Un festival de créativité
Un collègue de Voss, Ansgar Klimke, met cependant en garde contre une pratique excessive du rêve lucide. « Il y a bien une raison, après tout, si nous ne réussissons pas la plupart du temps à nous souvenir de nos rêves, dit-il. L’hippocampe ne souhaite pas être dérangé par le monde extérieur. » (3) Le rêve lucide intéresse Klimke pour une autre raison : « Si je suis capable de remettre en marche les lobes frontaux de mon cerveau pendant le sommeil, peut-être le suis-je aussi lorsqu’il y a eu des lésions. » Les personnes dont le cortex préfrontal dorsolatéral est endommagé ne sont plus en état d’élaborer des projets. Elles ne distinguent plus ce qui est important de ce qui ne l’est pas. Elles perdent aussi la faculté de tirer des leçons de leurs erreurs. Bref, elles peuvent faire une croix sur l’essentiel de leur vie sociale. Dans le sommeil paradoxal, au contraire, la désactivation de cette région du cortex a un effet très plaisant. Elle autorise un festival de spontanéité et de créativité, un débordement anarchique d’idées. Le fait que le cortex préfrontal dorsolatéral soit réactivé pendant le rêve lucide ouvre des perspectives.

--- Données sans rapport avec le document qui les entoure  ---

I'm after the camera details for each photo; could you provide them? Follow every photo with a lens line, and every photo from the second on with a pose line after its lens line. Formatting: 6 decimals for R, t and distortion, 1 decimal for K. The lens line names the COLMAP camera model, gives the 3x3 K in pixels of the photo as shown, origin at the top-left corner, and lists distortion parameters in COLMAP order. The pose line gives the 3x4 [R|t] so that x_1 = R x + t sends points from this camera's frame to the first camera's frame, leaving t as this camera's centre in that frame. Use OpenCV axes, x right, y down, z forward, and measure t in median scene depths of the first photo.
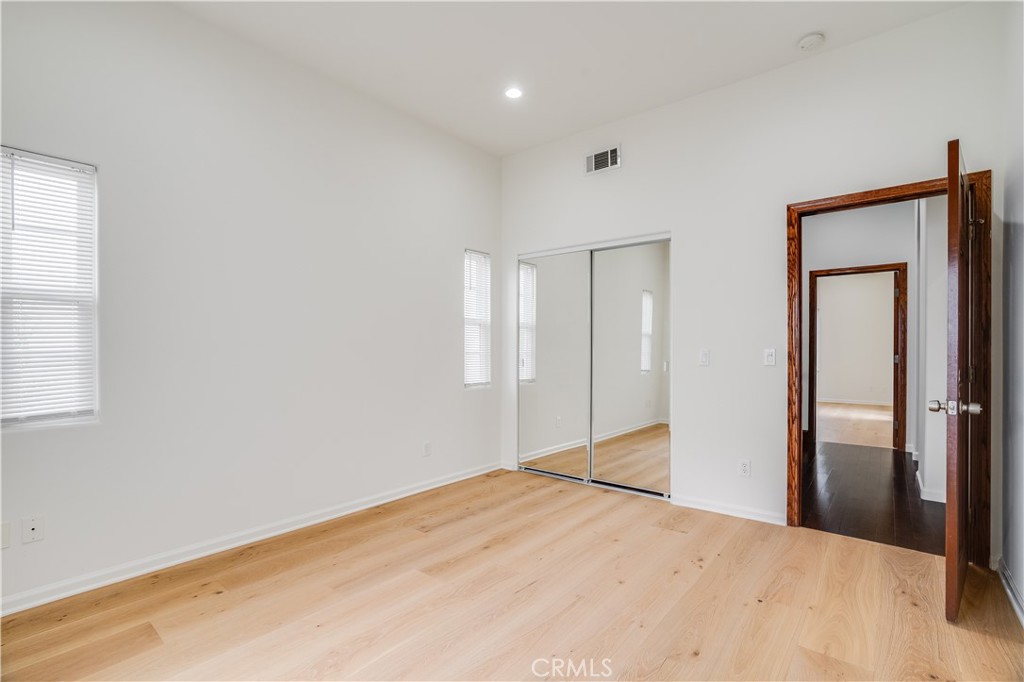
lens RADIAL K [[471.4, 0, 514.0], [0, 471.4, 342.7], [0, 0, 1]] dist [-0.015755, 0.005440]
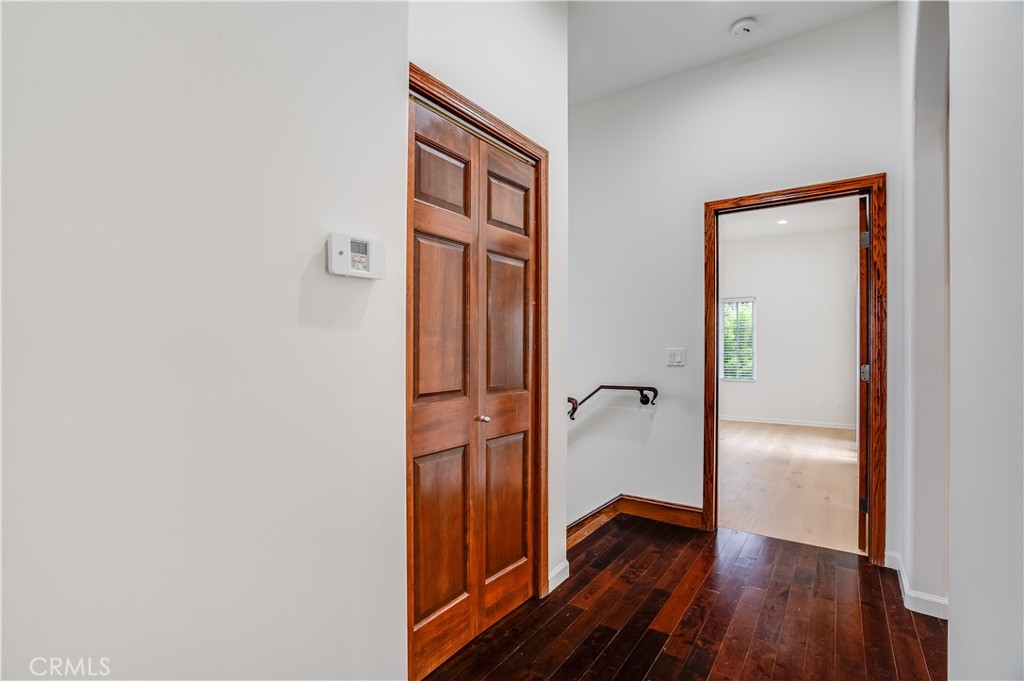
lens RADIAL K [[472.1, 0, 509.8], [0, 472.1, 341.1], [0, 0, 1]] dist [-0.046131, 0.018310]
pose [[0.998576, -0.001648, 0.053325, 0.418839], [0.001902, 0.999987, -0.004711, 0.002880], [-0.053317, 0.004806, 0.998566, 0.535275]]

Ansgar Klimke est un psychiatre versé dans l’analyse de l’inconscient. Il y a peu, il s’est réveillé en riant aux éclats. Dans son rêve, il éprouvait une forte irritation contre son fils : celui-ci, pour une raison obscure, hésitait à lui présenter sa nouvelle copine. Et voilà qu’à une soirée, Klimke repérait ce même fils, accompagné de sa copine, à l’autre bout de la pièce. Pour signaler à son père que sa présence le dérangeait, il murmurait : « Cela ne fait tout de même pas si longtemps que mon père est trépassé. » « Ce qui est étonnant, dit Klimke, c’est l’emploi du mot “trépassé”, que je n’utilise jamais quand je suis réveillé. Mon rêve transformait un événement sérieux en quelque chose de drôle. Et faisait remonter des pensées que, d’ordinaire, je bloque. » Le refoulement, comme le sait tout psychothérapeute, « n’est jamais une bonne chose ».
Cet article est paru le 5 janvier 2015 dans le Spiegel. Il a été traduit par Baptiste Touverey.
Notes
1| Matthias Schweighöfer est un jeune acteur allemand, dont la notoriété n’a pas encore franchi le Rhin.
2| Des critiques font observer que le « travail de deuil » que traduit le journal d’Ed peut être dû à d’autres facteurs que les rêves. La diminution de leurs occurrences et leur atténuation émotionnelle sont en effet peut-être la conséquence, et non la cause, du travail de deuil. Comme souvent dans les analyses des rêves, il est difficile de distinguer entre la poule et l’œuf.
3| L’hippocampe, formation nécessaire au rappel des événements récents, est presque entièrement inactivé pendant le sommeil paradoxal.